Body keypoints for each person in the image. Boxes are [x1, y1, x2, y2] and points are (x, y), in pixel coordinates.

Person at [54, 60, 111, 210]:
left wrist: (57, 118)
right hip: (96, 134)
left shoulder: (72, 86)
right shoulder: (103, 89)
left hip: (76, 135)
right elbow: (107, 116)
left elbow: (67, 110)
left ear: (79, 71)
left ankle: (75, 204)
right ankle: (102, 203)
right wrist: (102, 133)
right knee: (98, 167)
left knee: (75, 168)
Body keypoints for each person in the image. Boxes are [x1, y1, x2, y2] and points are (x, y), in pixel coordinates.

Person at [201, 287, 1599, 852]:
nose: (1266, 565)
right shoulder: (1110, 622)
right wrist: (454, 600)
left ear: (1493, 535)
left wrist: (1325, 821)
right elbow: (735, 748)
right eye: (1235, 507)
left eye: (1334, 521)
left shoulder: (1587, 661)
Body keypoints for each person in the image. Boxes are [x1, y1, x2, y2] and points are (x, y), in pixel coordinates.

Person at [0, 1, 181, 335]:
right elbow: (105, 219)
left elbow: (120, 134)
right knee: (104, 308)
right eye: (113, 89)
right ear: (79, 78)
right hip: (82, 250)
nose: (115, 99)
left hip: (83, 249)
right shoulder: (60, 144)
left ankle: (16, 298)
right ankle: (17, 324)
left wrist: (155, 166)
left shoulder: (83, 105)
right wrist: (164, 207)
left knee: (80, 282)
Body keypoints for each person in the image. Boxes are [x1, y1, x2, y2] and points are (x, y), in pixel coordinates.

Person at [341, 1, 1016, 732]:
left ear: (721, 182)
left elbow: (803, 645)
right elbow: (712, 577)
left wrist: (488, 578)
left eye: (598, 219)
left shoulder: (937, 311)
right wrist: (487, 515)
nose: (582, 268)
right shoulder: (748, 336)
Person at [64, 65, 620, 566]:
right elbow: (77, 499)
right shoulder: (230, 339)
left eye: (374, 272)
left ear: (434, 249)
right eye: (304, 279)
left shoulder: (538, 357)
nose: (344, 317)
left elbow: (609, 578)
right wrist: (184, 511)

----------------------------------------

Output all of the data in full, exactly as given.

ANSWER AREA
Body keypoints for each person in the image. Boxes are [x1, y1, x2, y2] and points are (x, y), in pixel coordinates.

Person at [54, 60, 111, 210]:
left wrist: (57, 118)
right hip: (96, 134)
left shoulder: (72, 86)
right shoulder: (103, 89)
left hip: (76, 135)
right elbow: (107, 116)
left elbow: (67, 110)
left ear: (79, 71)
left ankle: (75, 204)
right ankle: (102, 203)
right wrist: (102, 133)
right knee: (98, 167)
left knee: (75, 168)
Body keypoints for each person in the image. Boxes are [x1, y1, x2, y2] and points are (x, y), in pixel coordinates.

Person at [201, 287, 1599, 852]:
nose: (1266, 565)
right shoulder: (1110, 622)
right wrist: (454, 600)
left ear: (1493, 535)
left wrist: (1325, 821)
right elbow: (735, 748)
right eye: (1235, 507)
left eye: (1334, 521)
left shoulder: (1587, 661)
Body keypoints for each person in the image. Boxes are [x1, y1, x2, y2] and points are (x, y), in pixel coordinates.

Person at [0, 1, 181, 335]:
right elbow: (105, 219)
left elbow: (120, 134)
right knee: (104, 308)
right eye: (113, 89)
right ear: (79, 78)
right hip: (82, 250)
nose: (115, 99)
left hip: (83, 249)
right shoulder: (60, 144)
left ankle: (16, 298)
right ankle: (17, 324)
left wrist: (155, 166)
left shoulder: (83, 105)
right wrist: (164, 207)
left knee: (80, 282)
Body keypoints for each person in the image. Boxes are [x1, y1, x2, y2] and points are (x, y), in pixel coordinates.

Person at [341, 1, 1016, 732]:
left ear: (721, 182)
left elbow: (803, 645)
right elbow: (712, 577)
left wrist: (488, 578)
left eye: (598, 219)
left shoulder: (937, 311)
right wrist: (487, 515)
nose: (582, 268)
right shoulder: (748, 336)
Person at [64, 65, 620, 566]:
right elbow: (77, 499)
right shoulder: (230, 339)
left eye: (374, 272)
left ear: (434, 249)
right eye: (304, 279)
left shoulder: (538, 357)
nose: (344, 317)
left elbow: (609, 578)
right wrist: (184, 511)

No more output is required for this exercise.